行ったり来たり

日本やブラジルについて感じたことを書きます。

コーヒーやオレンジの呪い

2007年05月11日 | 生活
米国初のテレビニュースを見ていたら、燃料に混ぜるエタノールはトウモロコシから作っている、しかも需要が増えているから精製量を増やすということでした。米国ではトウモロコシを以前から作付けしていたでしょうから、エタノール生産のために転作ということはなかったんでしょうか。

というのも、ブラジルではエタノール生産のために多くの作付けがサトウキビに転作されているんですね。私は2年ほどサンパウロ州で、サトウキビ畑のど真ん中で暮らしたことがあります。四方八方をサトウキビ畑に囲まれた、それも地平線まで続く畑です。収穫前には蛇を退治するためなのか農地に火を放つので、風に乗って空から焦げかすが降ってきます。気付かずに洗濯物を外に出そうものなら洗い直し必至ですよ。そこでは古くからサトウキビを原料とする酒を造っていましたから、作付け量が多かったのかもしれませんが、そのうちサンパウロ州では他の地域でもサトウキビを植えるようになったんです。以前はコーヒーを植えていた土地、オレンジを収穫していた土地、牛を放牧していた土地の多くがサトウキビ畑に変わって行くのを目の当たりにしました。

その理由はただ一つ。「補助金が出る」ってことです。コーヒーやオレンジは市況商品で値段は上がったり下がったりと安定しない。しかも霜害あり病虫害ありだから、1年の努力の結果が作物の収穫じゃなくて膨大な借金なんてことも珍しくありません。その上ブラジルは昔から金利の高い国で、インフレが収まった今でも公定歩合が年率12%ですから、ハイパーインフレの時代は借金して何か事業をしようというのがもはやハイリスクなんで、天候に大きく左右される農業ではコーヒーやオレンジの木なんか切ってしまって、補助金が出るサトウキビに植え替えようとなる経営判断もむべなるかな、と思いますよ。

で、私が当時見聞きした話だと、原油価格が1バレルあたり40ドルを超えたら、サトウキビを原料とするエタノール混合燃料の採算が合うということ。逆に言うとペルシャ湾岸戦争前の水準だった10ドル台なんてのは論外で、エタノールを混ぜれば混ぜるほど赤字を出していたはずです。エネルギー独立の観点から国家が頑固にサトウキビ栽培を奨励した、技術改良のおかげで損益分岐点も有利になったのが今になって日の目を見たわけですけど、それまでの赤字は国民が働いて他分野に必要な投資まで切り詰めてカバーしてきたんですよね。

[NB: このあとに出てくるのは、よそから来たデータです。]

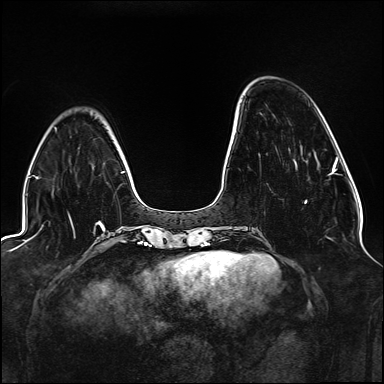
Breast MRI (dynamic contrast-enhanced), one axial slice. Slice 39 of 176 in the series (ordered by position). Dynamic contrast-enhanced series, time point 2 of 6 at this slice position (early post-contrast). 1.5 T. TE 2.3 ms, TR 5.2 ms. 1.1 mm slice thickness. 384 × 384 image matrix. Female patient.
Outlined on this slice (semi-automatically segmented with operator editing):
- enhancing-tissue mask used for the functional tumour volume (all voxels passing the contrast-enhancement thresholds inside the analysis volume; usually the tumour): box from (x=304, y=200) to (x=307, y=203) px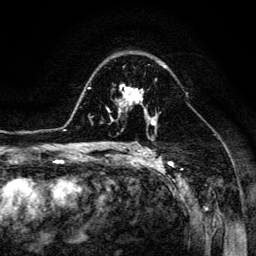
Breast MRI (dynamic contrast-enhanced), one axial slice; slice 88 of 134 in the series (ordered by position); cropped to one breast; dynamic contrast-enhanced series, time point 2 of 6 at this slice position (early post-contrast); 3 T; TE 4.7 ms, TR 8.9 ms; 256 × 256 image matrix. Female patient.
Structures marked on this image (semi-automatically segmented with operator editing):
- enhancing-tissue mask used for the functional tumour volume (all voxels passing the contrast-enhancement thresholds inside the analysis volume; usually the tumour): bounding box <107,84,149,116> (left, top, right, bottom; pixels)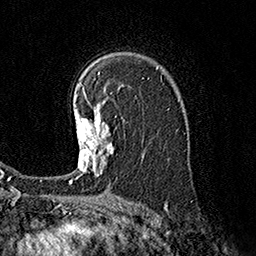
Breast MRI (dynamic contrast-enhanced), one axial slice. Position 113 of 160 along the scan axis. Cropped to one breast. Dynamic contrast-enhanced series, time point 2 of 7 at this slice position (early post-contrast). 1.5 T. TE 3.6 ms, TR 7.3 ms. 1 mm slice thickness. 256 × 256 image matrix, field of view 165 × 165 mm. Female patient.
Annotated regions visible in this slice (semi-automatically segmented with operator editing):
- enhancing-tissue mask used for the functional tumour volume (all voxels passing the contrast-enhancement thresholds inside the analysis volume; usually the tumour): bounding box (x1, y1, x2, y2) in pixels: (69, 97, 114, 182)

それで経済の話はともかく、燃料需要に合わせてサトウキビ畑ばかりが増殖するのはどうかという気がしますね。エタノール生産に伴う絞りかすの問題は処理方法が開発されたということだけど、サトウキビ畑では収穫のたびにトラックが荷台からこぼれ落ちた作物を踏んづけ、それが腐って悪臭を放つんですよ。それから農業は単調な割に多少遅くても自分のリズムで仕事ができるのが唯一の救いなんだけど、サトウキビ農場の従業員はそう見えないんですよ。何ていうか...一つの物を大量生産している工場で働いているような、効率に追われている感じなんですよね。私が運転免許の学科試験を受けるために朝4時半に出かけたら、既に数十人が道端で農場のバスを待っていて、その表情は「作物を刈り取る」というよりむしろ「シフトに入る」でしたよ。ただただ日々の給金のためにひたすら地平線まで続くサトウキビを刈り取って、しかも十分に腰をかがめずに地表面から苗を少しでも残して切ると監督から厳しい叱責を受ける、農場は農場で(地表すれすれで刈り取れない)自動収穫機を買うよりも安い労働力を使った方が得だという時代でしたけどね。

だからNHKが前に放送したブラジル東北部のサトウキビ栽培についての番組もどうなのかなって。たしかあの番組では乾燥気候のおかげで厳しい農業経営を強いられる東北部に「恵みのサトウキビ工場が来た」という印象が先行していたような感じがあったけど、もともとあの地域では気候よりもむしろ、絶大な権勢をふるう大地主と、生きるだけで精一杯の大多数の貧農の格差があまりにも大きいことがずっと前からの主要問題じゃないですか。それを、大地主の専横はそのままに、「サトウキビを植えて水を撒け。灌漑費用は国が出す」では何かピントがずれてるんじゃないですか。そのうち切られたコーヒーやオレンジの呪いが来て「ニューエネルギー誕生・レシプロエンジンの時代は終わりました」とかなったら、いったいあの土地はどうなるのかなって思いますよ。